Looking just at the Asia-Pacific region, our profits for the first 9 months of the year rose 17% to USD $10.1 billion. We achieved a healthy loan growth during the first half and began managing down the pace of growth in the second half in response to global market volatility. Strong sales of Wealth Management products in Hong Kong boosted fee income, as did higher trade volumes. Our associates continue to play a very positive role, and our interest income benefited from balance sheet growth in both loans and deposits. I'll highlight China and Singapore as significant contributors in this area.

Taking the third quarter in isolation, though, we did start to feel some effects of the global slowdown. Loan demand decelerated in several of our markets. The loan impairment charges crept up from the very low space [ph] in Hong Kong. These charges, combined with high costs attributable to wage inflation and investment in the front-line staff, pushed Hong Kong pretax profit lower than in the third quarter of 2010.

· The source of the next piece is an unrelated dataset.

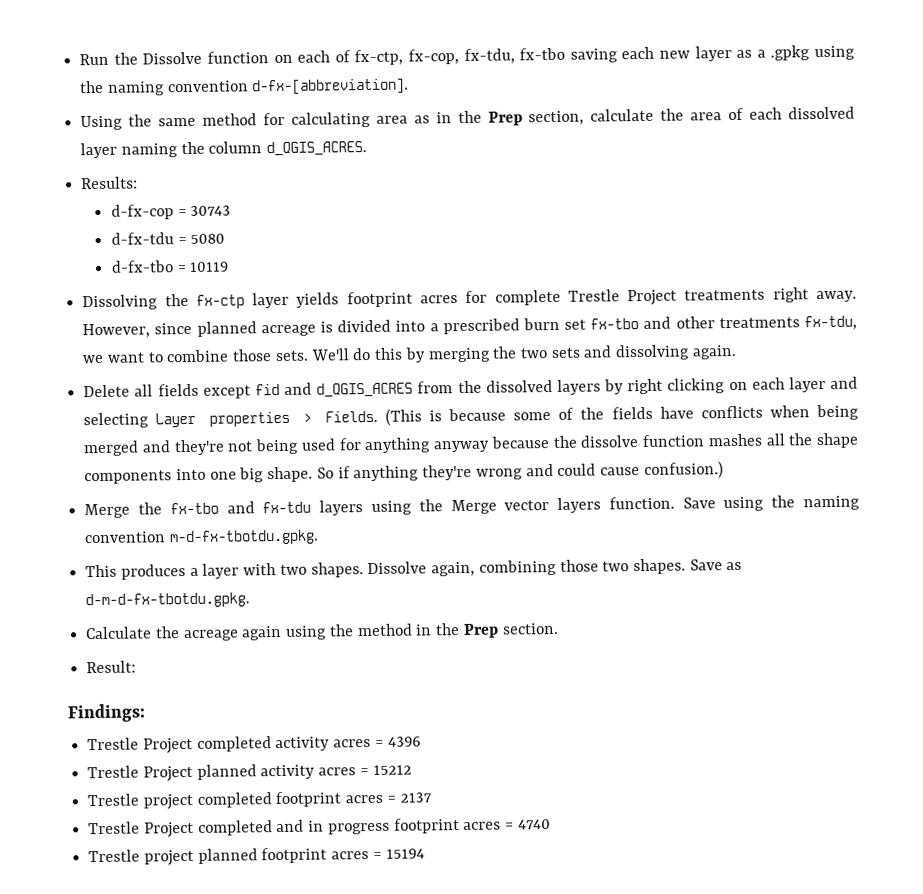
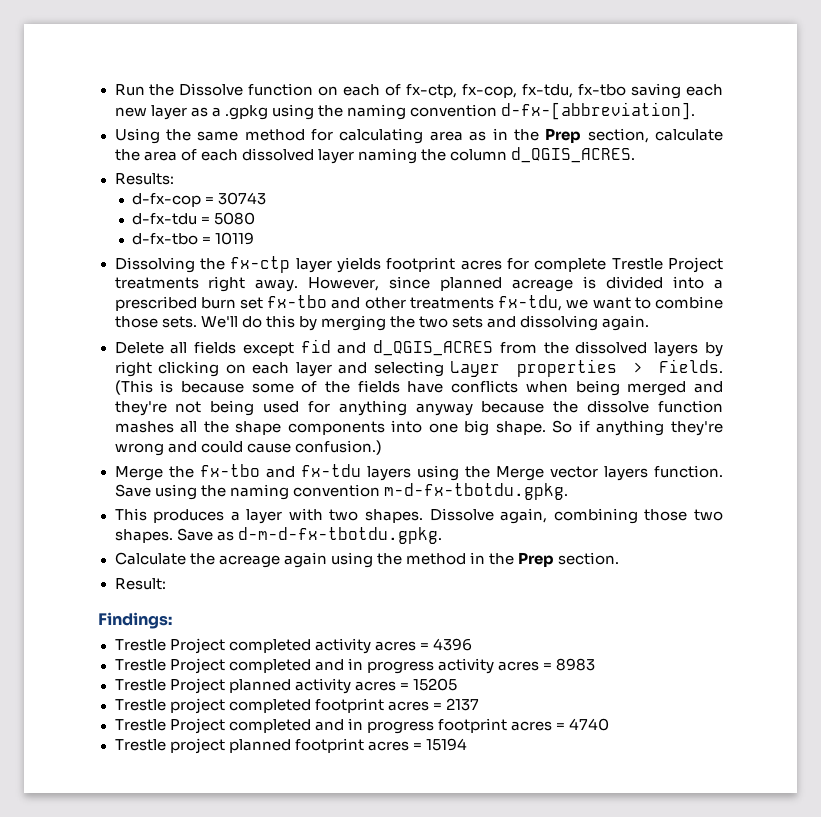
(421, 741) none -> [114,658,595,674] // Trestle Project completed and in progress activity acres = 8983
[372,764,412,775] 15212 -> [412,678,457,691] 15205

Overall, I believe our regional results show we are on the right track to achieve the goals we set out at our Strategy Day in May. We said then that we'd defend our leadership position in Hong Kong while building scale in the key markets of China, India, Singapore, Indonesia, Malaysia and Australia. We're doing exactly that and we're investing in Taiwan and Vietnam to benefit from their growth and their synergies with mainland China.

In the next slide, I'll show you how we are progressing in our strategic objectives to build quality assets in our key markets and how to grow non-interest income with cross sales initiatives. We'll look at how we are attracting liabilities, especially in Hong Kong, to fund loan growth to cross-sell within Wealth Management and to capture interest rate rises. We'll explore the direction we are taking to cement our role as the leading international bank for cross-border connectivity and for expertise in the RMB. Then I'll highlight our efforts to increase efficiencies within our far-flung organization so that we meet our target of a 3.4% to 4.2% return on risk-weighted assets.